I have a grade nubian that had something that looked about the same but it was on her ear and it never spread. She had it when she came to me and the previous owner told me it was from another goat chewing/licking/biting on her ear?? It did improve after she came here but in a few months it started getting worse again. I found a couple of goats with lice and treated everyone with Cylence. The lice went away and so did the scabby looking stuff on her ears. Haven't seen it since. 

Angela


----------



## NubianSoaps.com (Oct 26, 2007)

****************************************

Rewrite the forum post about the Nubian goat's ear from "I have a grade" up to and including "seen it since.", replacing "lice" with "mites" throughout. The records that follow were taken from a separate source.

→ SUPPLIED ENTRIES
****************************************

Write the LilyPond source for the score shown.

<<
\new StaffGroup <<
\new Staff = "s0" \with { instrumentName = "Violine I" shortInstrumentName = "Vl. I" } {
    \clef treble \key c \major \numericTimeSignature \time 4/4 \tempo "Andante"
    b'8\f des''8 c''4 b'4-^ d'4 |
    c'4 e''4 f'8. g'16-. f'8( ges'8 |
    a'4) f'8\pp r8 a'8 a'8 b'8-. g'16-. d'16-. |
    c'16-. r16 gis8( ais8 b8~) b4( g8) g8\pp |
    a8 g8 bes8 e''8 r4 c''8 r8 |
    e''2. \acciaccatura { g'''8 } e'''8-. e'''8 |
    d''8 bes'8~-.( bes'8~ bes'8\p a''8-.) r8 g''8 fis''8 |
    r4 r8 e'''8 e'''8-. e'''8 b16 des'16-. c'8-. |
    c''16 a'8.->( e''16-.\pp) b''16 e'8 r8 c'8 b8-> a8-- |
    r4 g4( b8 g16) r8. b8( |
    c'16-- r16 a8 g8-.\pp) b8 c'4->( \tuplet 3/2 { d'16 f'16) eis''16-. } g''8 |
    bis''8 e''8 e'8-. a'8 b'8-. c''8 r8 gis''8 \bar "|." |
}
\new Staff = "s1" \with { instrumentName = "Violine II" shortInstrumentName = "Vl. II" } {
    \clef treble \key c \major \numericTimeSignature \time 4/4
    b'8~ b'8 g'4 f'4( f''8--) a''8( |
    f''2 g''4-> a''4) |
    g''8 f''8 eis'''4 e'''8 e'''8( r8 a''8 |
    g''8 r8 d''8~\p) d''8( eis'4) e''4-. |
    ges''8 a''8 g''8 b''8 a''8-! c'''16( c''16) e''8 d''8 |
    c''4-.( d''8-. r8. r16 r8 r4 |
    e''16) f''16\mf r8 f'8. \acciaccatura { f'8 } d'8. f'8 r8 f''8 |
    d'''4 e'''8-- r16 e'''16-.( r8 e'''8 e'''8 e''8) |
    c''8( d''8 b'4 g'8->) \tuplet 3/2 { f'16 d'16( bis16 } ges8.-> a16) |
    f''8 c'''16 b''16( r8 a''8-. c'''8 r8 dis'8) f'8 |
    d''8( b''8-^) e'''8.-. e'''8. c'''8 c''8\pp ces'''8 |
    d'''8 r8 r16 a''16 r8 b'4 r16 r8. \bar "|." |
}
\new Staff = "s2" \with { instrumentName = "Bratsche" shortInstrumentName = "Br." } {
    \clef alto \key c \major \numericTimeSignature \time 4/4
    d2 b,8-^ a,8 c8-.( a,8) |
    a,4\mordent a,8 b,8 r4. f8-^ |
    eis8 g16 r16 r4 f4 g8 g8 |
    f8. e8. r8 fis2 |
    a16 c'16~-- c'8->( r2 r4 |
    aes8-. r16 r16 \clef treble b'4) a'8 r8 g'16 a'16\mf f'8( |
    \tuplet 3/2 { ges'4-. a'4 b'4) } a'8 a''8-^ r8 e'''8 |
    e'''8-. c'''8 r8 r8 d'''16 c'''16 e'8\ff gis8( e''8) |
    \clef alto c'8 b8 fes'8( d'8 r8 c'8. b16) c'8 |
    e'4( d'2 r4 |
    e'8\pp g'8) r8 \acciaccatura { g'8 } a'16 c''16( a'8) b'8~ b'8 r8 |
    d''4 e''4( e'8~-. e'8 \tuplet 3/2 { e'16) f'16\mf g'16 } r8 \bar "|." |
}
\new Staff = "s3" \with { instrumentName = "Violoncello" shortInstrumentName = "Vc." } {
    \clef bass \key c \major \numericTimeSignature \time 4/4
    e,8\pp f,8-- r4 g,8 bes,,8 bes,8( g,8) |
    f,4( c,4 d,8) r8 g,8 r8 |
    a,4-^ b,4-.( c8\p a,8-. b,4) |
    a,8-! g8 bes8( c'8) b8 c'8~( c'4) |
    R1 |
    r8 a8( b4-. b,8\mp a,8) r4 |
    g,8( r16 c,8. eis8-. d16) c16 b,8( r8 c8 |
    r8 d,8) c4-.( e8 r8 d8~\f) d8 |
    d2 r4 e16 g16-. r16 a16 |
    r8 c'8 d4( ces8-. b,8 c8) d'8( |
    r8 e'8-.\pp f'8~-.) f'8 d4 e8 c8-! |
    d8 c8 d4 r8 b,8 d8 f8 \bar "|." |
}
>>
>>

****************************************

→ EXERCISE SOLUTION
I have a grade nubian that had something that looked about the same but it was on her ear and it never spread. She had it when she came to me and the previous owner told me it was from another goat chewing/licking/biting on her ear?? It did improve after she came here but in a few months it started getting worse again. I found a couple of goats with mites and treated everyone with Cylence. The mites went away and so did the scabby looking stuff on her ears. Haven't seen it since.